The commandments and laws Moses has been teaching the people are the means; love and service of God are the ends.
Indeed, Maimonides teaches that love of God precedes all of the commandments.
But if this phrase of Moses’s sums up the goal of the whole Torah, why is it preceded by the word “only?” God asks “only” that we dedicate our lives to loving and revering God? “Only” that we walk in God’s paths and serve God with all our hearts?
This is no small thing that God is asking; it is a lofty goal toward which people can strive their entire lives. So what is the word “only” doing here?
Some argue that the word “only” is directed at the generation of the Exodus from Egypt. For the generation that has seen the sea part and heard God’s voice at Sinai, it may be “only” a small thing to do as God asks.
Levi Yitzchak of Berditchev taught that in those days reverence for God was a small matter for the people, because they had seen the great deeds of the Lord. “Give our generation the likes of the Exodus and see how for us too reverence for You will be a small matter!”
Others, however, argue that the word “only” is appropriate here because it refers to the sole aspect of our human lives that is under our control: our free will.
Rabbi Haninah taught: “Everything is in the power of Heaven except whether a person will choose to revere God” (Babylonian Talmud Berachot 33b).
Rashi explains: “All that happens to human beings is determined by God. Humans decide only whether they wish to recognize God’s presence and submit to God’s will or not. That is the extent of their free will.”

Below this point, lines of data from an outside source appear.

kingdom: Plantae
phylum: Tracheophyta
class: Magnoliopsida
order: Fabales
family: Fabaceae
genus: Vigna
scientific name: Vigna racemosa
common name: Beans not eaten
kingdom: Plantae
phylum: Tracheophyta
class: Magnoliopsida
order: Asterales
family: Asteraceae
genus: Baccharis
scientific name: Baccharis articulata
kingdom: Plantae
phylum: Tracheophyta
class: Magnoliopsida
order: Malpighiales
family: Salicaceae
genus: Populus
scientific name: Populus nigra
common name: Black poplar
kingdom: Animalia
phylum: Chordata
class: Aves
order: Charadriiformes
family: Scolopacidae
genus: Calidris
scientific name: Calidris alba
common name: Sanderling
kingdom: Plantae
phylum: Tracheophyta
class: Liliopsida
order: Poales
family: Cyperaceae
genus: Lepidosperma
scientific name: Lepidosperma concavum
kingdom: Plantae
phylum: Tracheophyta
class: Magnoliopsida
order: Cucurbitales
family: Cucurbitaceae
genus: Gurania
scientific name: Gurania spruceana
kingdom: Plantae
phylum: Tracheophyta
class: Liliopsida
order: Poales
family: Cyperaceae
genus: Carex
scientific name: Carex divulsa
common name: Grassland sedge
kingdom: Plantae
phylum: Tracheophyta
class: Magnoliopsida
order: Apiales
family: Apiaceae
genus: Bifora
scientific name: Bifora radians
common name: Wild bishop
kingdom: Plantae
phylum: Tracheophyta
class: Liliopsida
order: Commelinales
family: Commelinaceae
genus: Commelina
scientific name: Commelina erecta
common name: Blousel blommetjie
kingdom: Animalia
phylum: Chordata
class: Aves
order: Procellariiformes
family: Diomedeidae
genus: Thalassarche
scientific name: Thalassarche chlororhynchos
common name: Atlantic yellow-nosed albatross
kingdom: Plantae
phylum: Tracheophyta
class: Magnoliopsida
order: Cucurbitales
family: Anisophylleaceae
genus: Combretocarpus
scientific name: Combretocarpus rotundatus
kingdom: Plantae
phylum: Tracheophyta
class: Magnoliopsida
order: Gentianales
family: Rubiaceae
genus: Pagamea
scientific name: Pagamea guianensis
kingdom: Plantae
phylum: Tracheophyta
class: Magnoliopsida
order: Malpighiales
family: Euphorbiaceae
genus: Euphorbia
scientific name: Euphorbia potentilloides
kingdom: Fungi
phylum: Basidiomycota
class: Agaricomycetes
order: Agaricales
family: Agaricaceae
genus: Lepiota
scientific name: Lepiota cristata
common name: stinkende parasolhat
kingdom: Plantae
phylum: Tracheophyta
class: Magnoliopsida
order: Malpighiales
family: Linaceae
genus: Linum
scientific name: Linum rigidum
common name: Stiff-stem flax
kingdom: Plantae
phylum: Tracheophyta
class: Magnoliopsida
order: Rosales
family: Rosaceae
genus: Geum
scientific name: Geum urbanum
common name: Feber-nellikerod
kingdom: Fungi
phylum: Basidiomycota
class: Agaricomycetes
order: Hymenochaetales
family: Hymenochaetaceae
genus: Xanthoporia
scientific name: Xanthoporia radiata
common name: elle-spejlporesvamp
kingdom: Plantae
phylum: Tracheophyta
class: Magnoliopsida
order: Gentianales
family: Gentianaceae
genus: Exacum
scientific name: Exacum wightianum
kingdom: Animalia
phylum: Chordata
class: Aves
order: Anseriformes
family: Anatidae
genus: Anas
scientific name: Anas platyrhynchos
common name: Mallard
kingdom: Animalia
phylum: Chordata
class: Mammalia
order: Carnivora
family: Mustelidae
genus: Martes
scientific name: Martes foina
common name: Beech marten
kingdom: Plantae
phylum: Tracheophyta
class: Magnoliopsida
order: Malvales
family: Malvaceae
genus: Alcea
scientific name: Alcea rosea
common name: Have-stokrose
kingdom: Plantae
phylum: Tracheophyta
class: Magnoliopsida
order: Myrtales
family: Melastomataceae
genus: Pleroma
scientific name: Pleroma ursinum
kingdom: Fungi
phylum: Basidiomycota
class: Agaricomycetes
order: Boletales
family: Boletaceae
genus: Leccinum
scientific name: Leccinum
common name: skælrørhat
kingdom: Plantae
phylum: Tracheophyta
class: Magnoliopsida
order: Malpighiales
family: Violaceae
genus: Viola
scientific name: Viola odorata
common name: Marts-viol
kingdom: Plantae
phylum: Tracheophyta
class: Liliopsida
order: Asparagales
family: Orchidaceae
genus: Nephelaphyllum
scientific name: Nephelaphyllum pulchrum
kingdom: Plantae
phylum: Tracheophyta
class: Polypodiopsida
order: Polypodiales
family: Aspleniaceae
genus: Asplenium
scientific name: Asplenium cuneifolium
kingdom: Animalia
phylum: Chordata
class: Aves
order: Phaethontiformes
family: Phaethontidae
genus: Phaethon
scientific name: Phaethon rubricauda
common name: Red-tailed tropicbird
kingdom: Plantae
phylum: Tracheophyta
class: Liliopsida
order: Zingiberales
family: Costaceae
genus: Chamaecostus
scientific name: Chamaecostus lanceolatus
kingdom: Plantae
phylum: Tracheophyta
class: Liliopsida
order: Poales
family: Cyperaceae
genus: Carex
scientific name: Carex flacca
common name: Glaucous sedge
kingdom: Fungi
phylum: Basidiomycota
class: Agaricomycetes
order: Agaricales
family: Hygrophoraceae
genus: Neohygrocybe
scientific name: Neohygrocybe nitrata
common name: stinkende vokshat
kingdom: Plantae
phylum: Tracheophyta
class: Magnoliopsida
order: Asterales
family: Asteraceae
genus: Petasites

We are in control of so little about our lives, but, paradoxically, that little can determine whether God’s will on earth is done. Do we choose to protect the weak, to feed the hungry, to clothe the naked, and to fight injustice? Or do we worship the strong, feed only ourselves, turn our eyes away from the poor, and ignore questions of justice?
Jewish tradition insists that although we may be limited in many aspects of our lives, we nonetheless have the power, through our choices, to tip the earth toward good or toward evil. God shaped the form of the earth, but God does not control the human heart. All that God asks from us is that we use our power for good. May we have “only” the strength we need to turn in the right direction.